Friedhofsgeflüster in Berlin Hohenschönhausen
Kennt Ihr diese Ruhe, diese Stille, dieser Hauch von Unberührtheit - die ein Friedhof ausstrahlt?
Es wird geflüstert, denn es schickt sich nicht hier zu lärmen, lachen oder zu rennen. Hier sind wir an dem Ort der „Langsamkeit“ angekommen. An der letzten Ruhe-, Gedenk- oder an der einzigen Begegnungsstätte vieler Vorfahren. Der Friedhof schreibt Geschichte mit seinen Steinen, die ewig leben.
Einer der schönsten Friedhöfe für mich befindet sich mitten in Alt-Hohenschönhausen – in meinem Kiez.
Direkt an der Konrad-Wolf-Straße liegt der katholische Friedhof St. Hedwig und St. Pius.
Hier gibt es das Friedhofsgeflüster….
Ich bin gespannt, was der Name verspricht. Ein kleines vom Kiezfonds Lichtenberg finanziertes Projekt, zwei nette Damen sowie ein Golfcar erwarten mich hier….
Gemeinsam mit der Friedhofsverwaltung hat Fabian Behling von „Der Gute Pol“ und Juliana Wiencek, Sozialarbeiterin der Pfarrei Heilig Kreuz wurde das Geflüster hier ins Leben gerufen.
„Wir suchen Menschen, die etwas für Menschen tun!“
Der Friedhof ist eine Begegnungsstätte für Menschen, die trauern, einsam, allein und still sind. „Gemeinsam wollen wir diesen Ort neu denken, einen lebendigen Austausch fördern und einen Raum der Begegnung schaffen,“ meint Fabian Behling.
Geflüstert wird aber auch über die Dinge, die hier auf dem Friedhof normal sind. Wie will ich beerdigt werden? Wer hat das älteste Grab hier? Wo ist die schönste Stelle zum Verweilen? Wie sind die Menschen gestorben?
So erfahre ich bei dem Geflüster auf dem Friedhof, dass hier ein berühmter DDR-Schauspieler begraben ist, dass vor kurzem der Flugausbilder von Sigmund Jähn hier war oder dass es am Ende des Friedhofs eine riesige Gedenkstätte von Gefallenen aus dem Krieg gibt und hier noch jemand Blumen ablegt. Viel interessanter finde ich, dass hier sogar schon Theaterproben stattgefunden haben.
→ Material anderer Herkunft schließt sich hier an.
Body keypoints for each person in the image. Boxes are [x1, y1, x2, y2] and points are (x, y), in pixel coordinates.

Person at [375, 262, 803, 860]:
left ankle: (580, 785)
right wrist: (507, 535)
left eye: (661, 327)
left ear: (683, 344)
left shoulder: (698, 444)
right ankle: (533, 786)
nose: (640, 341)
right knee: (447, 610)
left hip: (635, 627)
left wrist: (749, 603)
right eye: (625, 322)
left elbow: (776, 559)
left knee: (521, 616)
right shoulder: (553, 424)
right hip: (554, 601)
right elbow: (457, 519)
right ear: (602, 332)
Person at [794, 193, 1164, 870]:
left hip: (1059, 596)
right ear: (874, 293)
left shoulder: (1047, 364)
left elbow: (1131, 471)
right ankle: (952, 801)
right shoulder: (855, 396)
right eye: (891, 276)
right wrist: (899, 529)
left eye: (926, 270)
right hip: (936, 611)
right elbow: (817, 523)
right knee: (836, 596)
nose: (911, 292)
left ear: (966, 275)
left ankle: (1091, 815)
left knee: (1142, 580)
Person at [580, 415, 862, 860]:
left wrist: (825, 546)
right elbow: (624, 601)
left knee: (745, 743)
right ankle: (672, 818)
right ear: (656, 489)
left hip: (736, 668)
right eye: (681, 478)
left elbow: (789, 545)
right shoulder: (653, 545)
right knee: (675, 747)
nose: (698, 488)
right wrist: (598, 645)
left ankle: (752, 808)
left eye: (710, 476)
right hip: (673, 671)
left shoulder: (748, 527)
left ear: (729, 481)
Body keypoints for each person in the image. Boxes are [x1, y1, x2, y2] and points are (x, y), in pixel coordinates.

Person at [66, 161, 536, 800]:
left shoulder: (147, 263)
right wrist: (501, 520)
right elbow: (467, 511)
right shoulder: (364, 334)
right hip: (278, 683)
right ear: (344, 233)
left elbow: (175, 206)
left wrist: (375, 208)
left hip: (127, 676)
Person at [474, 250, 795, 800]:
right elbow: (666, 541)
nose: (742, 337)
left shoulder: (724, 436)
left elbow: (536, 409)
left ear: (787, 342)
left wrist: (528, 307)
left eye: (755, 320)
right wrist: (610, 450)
Christine und Daniela engagieren sich ehrenamtlich beim Friedhofsgeflüster und wurden durch Oskar, der Freiwilligenagentur Lichtenberg auf das Projekt aufmerksam. Sie sprechen die Menschen auf dem Friedhof an, laden sie auf eine Tasse Kaffee ein, flüstern gemeinsam, reden, tauschen sich aus oder stehen ihnen einfach bei.
Mit dem Golfcar werde ich über den Friedhof gefahren und mir werden Orte gezeigt, die
am 19. September, dem „Tag des Friedhofs“ eine besondere Rolle spielen. So die Kapelle, deren Innenraum sehr liebevoll gestaltet wurde und in der eine Lesung stattfinden wird.
Beeindruckend sind auch die Kriegsgräber, einen verwunschenen Ort der Ruhe, an dem Szenen aus dem Märchen „Das kalte Herz“ gespielt werden.
Wer mehr über diesen Tag erfahren möchte, dem empfehle ich am 19.09.2021 von 14:00-18:00 Uhr – den Tag des Friedhofs – auf dem Friedhof St. Hedwig und St. Pius zum „Friedhofsgeflüster Spezial“ zu gehen. Hier wird nicht nur geflüstert und vorgelesen, sondern richtig Theater gespielt. Die Theatergruppe „grenzenlos barrierefrei“ und verschiedene Autoren von „Die Altersweisen/SchreibArt e.V.“ sorgen für angenehme Unterhaltung.